Fig. 3 Experimental setup.

Table 1 Experimental conditions.

We conducted our work using PyTorch [36], which is widely used as an open-source deep learning library. The encoder and decoder of the NP are both composed of 15 hidden layers, where each layer has 128 hidden units. The dimensionality of \(Z\) and the context points \(C\) were set to 128 and 50, respectively. The Adam optimizer [37] is used with a learning rate of 1e\(^{-4}\) to train the NP. 6000 epochs were conducted to build each model on an Nvidia Tesla T4 card with 16 GB of memory.

6.3 Feature Importance for Each Router Metric Model

Figure 4 shows the feature importance of the top 5 features for three router metric models: (a) throughput model, (b) packet loss model, and (c) packet delay model. These values have been normalized to ensure their sum equals 1. Each feature importance incorporates other router metrics, indicating the potential for improving the accuracy of each router metric by including these metrics in the training datasets. We found a correlation between packet loss and throughput in each model. This is because the closer a router handles traffic to its maximum capacity, the more likely packets will be dropped due to buffer overflows, resulting from exceeding their processing capabilities. Conversely, in the packet delay model, packet loss emerged as a more influential factor. This is because router delay is primarily made up of queuing delay. An increase in queuing delay indicates that packets are accumulating in the packet buffer, leading to packet loss due to buffer overflows. Understanding these causal relationships enables the proposed method to enhance the accuracy of each model. By adding the inferred router metrics that contribute to each model, in descending order of feature importance, the proposed approach has the potential to improve the performance of the node modeling process.

Fig. 4 Feature importance for (a) \(P_{\text{th}}\), (b) \(P_{\text{loss}}\), and (c) \(P_{\text{delay}}\).

[About this task]
Write the next part of the passage on router metric modeling, starting after its final line. The rows that follow are separate material with no connection to the passage on router metric modeling.

[Dataset excerpts]
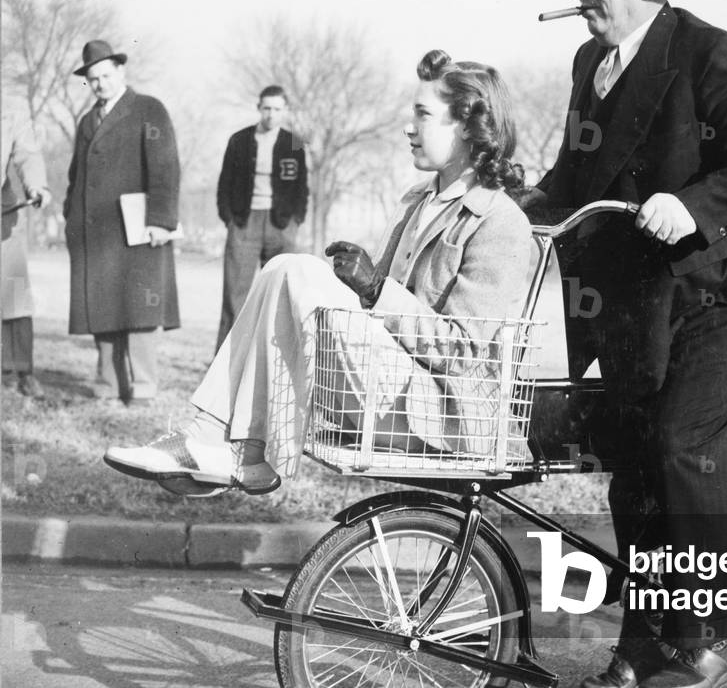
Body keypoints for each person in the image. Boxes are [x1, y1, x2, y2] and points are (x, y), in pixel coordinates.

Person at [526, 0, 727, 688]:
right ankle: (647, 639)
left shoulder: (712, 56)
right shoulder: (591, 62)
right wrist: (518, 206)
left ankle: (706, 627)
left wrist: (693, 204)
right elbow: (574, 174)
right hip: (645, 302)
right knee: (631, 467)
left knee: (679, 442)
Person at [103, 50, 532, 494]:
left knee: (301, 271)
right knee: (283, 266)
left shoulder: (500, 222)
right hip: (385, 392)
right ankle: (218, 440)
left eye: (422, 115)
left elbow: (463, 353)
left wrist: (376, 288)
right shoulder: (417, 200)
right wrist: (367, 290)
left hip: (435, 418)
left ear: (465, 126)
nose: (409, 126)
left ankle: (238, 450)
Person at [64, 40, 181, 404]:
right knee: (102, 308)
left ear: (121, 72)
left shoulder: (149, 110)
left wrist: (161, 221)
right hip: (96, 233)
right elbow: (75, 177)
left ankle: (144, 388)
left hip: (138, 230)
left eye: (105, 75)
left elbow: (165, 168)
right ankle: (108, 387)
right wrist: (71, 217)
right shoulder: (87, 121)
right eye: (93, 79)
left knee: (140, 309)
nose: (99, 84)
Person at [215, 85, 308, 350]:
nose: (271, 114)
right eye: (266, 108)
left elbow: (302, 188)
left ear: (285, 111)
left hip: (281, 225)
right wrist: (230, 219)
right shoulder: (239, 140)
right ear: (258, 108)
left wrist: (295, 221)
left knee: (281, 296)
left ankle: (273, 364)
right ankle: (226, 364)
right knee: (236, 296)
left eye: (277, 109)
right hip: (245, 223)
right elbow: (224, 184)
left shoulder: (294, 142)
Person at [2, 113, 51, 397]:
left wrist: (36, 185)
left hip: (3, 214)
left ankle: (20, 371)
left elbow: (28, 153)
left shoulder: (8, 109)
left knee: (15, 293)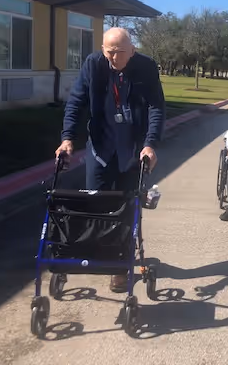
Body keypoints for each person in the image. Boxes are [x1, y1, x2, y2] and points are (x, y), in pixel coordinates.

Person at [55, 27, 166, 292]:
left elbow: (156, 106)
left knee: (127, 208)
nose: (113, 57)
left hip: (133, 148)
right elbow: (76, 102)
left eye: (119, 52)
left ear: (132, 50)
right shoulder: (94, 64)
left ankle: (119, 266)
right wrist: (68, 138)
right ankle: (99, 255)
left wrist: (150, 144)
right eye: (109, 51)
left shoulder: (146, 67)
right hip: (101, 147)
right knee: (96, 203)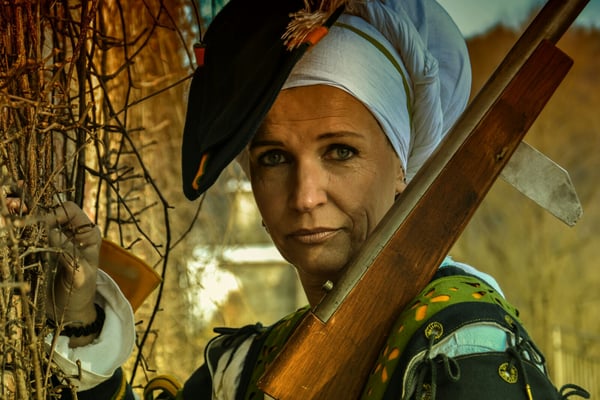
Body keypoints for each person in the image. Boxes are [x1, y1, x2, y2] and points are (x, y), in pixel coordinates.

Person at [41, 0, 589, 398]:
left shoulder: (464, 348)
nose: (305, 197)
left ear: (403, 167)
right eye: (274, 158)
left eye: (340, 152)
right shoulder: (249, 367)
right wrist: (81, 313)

[Output for this task]
6.4 Inferred Accuracy in the Extrapolation of Router Metrics

We evaluated the inferred accuracy of NN, NP, and the proposed method for interpolation and extrapolation. Table 2 shows the results of \(R_{\mathrm{in}}^2\) and \(R_{\mathrm{ex}}^2\) values for the \(P_{\text{th}}\) compared with conventional methods: NN and NP at \(\gamma=0.7\). We found that \(R_{\mathrm{in}}^2\) value for each method was 0.97 or more. This means that the inference for interpolation was performed with good accuracy in each method. However, NN could not extrapolate, as shown by poor \(R_{\mathrm{ex}}^2\) values. This is because an NN maps virtually any function by adjusting its parameters in accordance with the presented training data. On the other hand, NP could extrapolate more than an NN by learning to map a context set of observed input-output pairs to a distribution over regression functions. However, \(R_{\mathrm{ex}}^2\) values with NP were still low: \(-0.7\). On the other hand, \(R_{\mathrm{ex}}^2\) values with the proposed method were improved to 0.65 by selecting and adding the other inferred router metrics (\(P_{\text{loss}}\) and \(P_{\text{delay}}\)) to the training datasets in line with the feature importance. From the above, we have found that NN is unsuitable for extrapolation, so we will compare the proposed method with vanilla NP in the following.

Table 2 Comparison with conventional methods on \(R_{\mathrm{in}}^2\) and \(R_{\mathrm{ex}}^2\) for the \(P_{\text{th}}\).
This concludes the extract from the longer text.